Exercise: Nothing but the lines from the line with "not | 0 | 9 |" to the end of the records below should appear in the answer, each exactly as given.

Stored data:
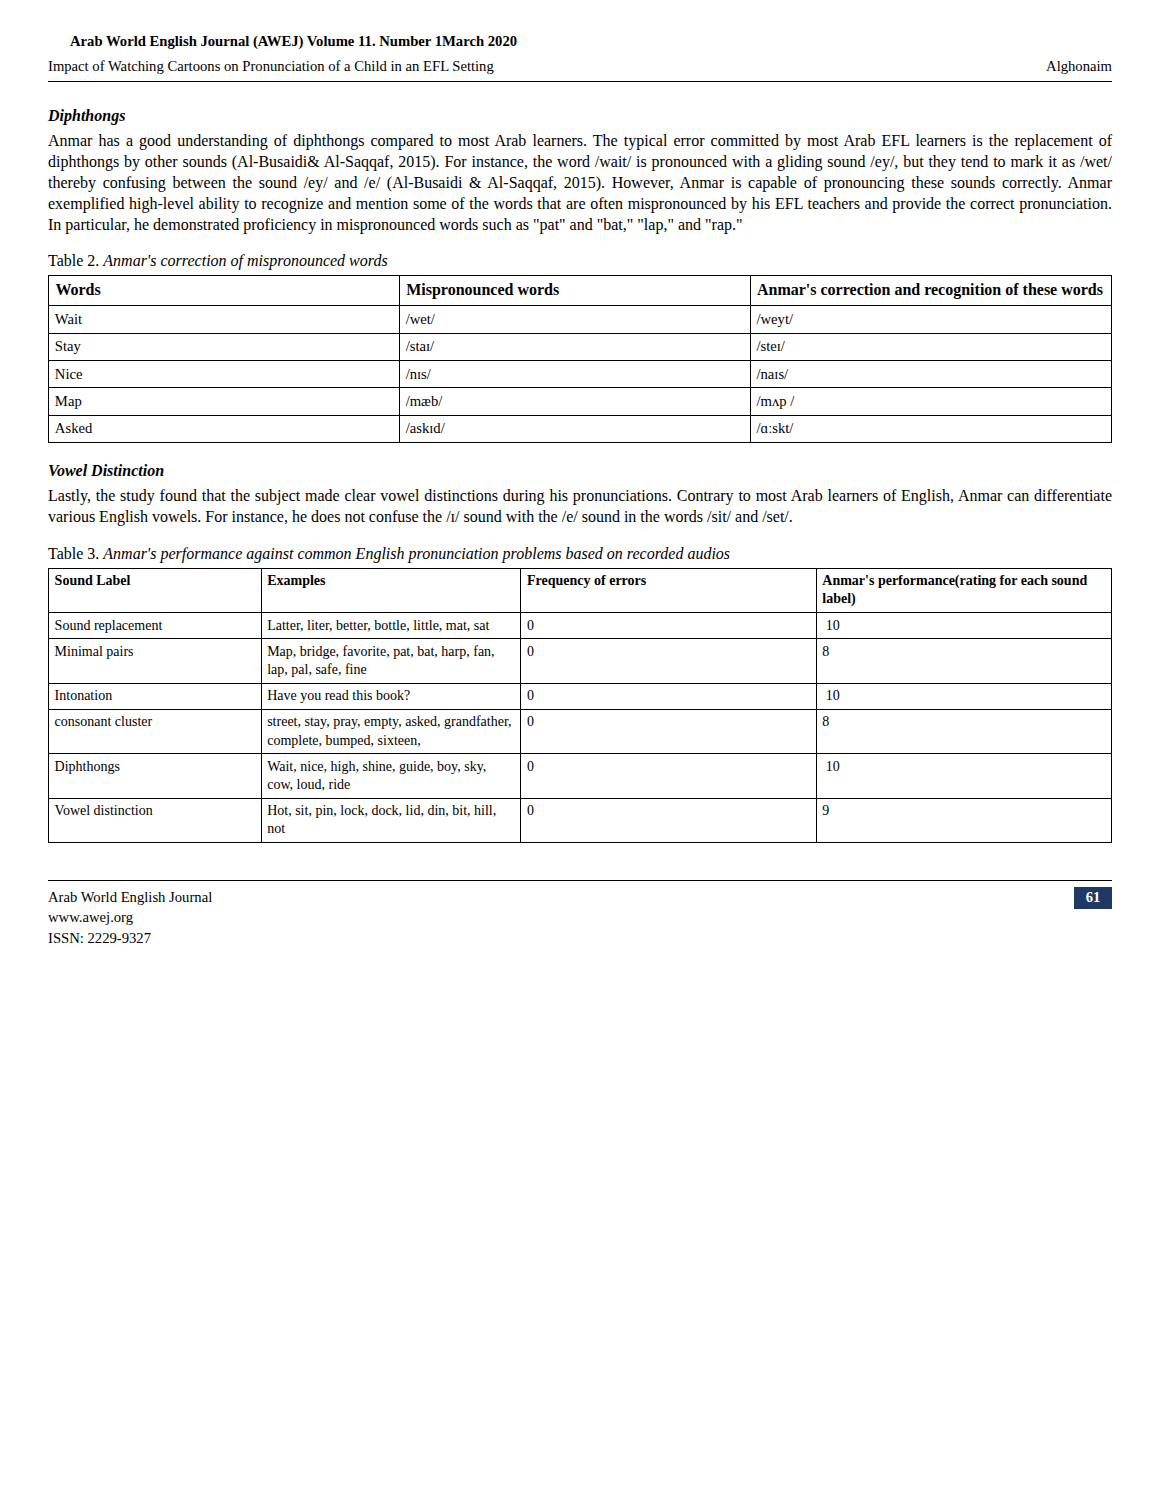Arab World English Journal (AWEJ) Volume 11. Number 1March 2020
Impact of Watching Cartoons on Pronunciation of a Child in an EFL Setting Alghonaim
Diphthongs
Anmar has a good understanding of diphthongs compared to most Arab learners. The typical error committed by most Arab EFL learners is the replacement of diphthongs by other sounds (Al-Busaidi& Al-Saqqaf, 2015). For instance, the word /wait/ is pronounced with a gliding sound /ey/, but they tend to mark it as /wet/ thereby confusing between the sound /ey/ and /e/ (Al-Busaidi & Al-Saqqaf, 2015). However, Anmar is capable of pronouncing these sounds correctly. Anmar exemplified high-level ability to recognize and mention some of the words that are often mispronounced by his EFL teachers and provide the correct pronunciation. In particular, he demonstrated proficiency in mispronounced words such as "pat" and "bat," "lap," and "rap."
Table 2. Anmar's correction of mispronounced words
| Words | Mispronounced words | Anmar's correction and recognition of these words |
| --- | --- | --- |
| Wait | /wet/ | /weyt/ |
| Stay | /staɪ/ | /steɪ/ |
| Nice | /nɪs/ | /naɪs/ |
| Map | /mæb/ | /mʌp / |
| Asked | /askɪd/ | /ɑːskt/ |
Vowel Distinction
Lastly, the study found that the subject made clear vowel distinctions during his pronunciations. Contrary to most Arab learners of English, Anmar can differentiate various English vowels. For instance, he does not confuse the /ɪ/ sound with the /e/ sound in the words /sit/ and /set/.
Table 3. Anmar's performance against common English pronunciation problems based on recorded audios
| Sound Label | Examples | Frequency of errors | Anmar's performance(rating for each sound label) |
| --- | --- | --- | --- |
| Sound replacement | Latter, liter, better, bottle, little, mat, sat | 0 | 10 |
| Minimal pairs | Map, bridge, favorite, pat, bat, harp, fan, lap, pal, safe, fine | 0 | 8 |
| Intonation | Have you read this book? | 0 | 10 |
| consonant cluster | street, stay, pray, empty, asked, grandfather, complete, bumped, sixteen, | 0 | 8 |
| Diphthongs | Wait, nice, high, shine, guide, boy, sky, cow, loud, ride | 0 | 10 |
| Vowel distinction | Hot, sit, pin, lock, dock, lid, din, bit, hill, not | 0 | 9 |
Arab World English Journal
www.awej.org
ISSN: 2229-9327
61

Exercise answer:
| Vowel distinction | Hot, sit, pin, lock, dock, lid, din, bit, hill, not | 0 | 9 |
Arab World English Journal
www.awej.org
ISSN: 2229-9327
61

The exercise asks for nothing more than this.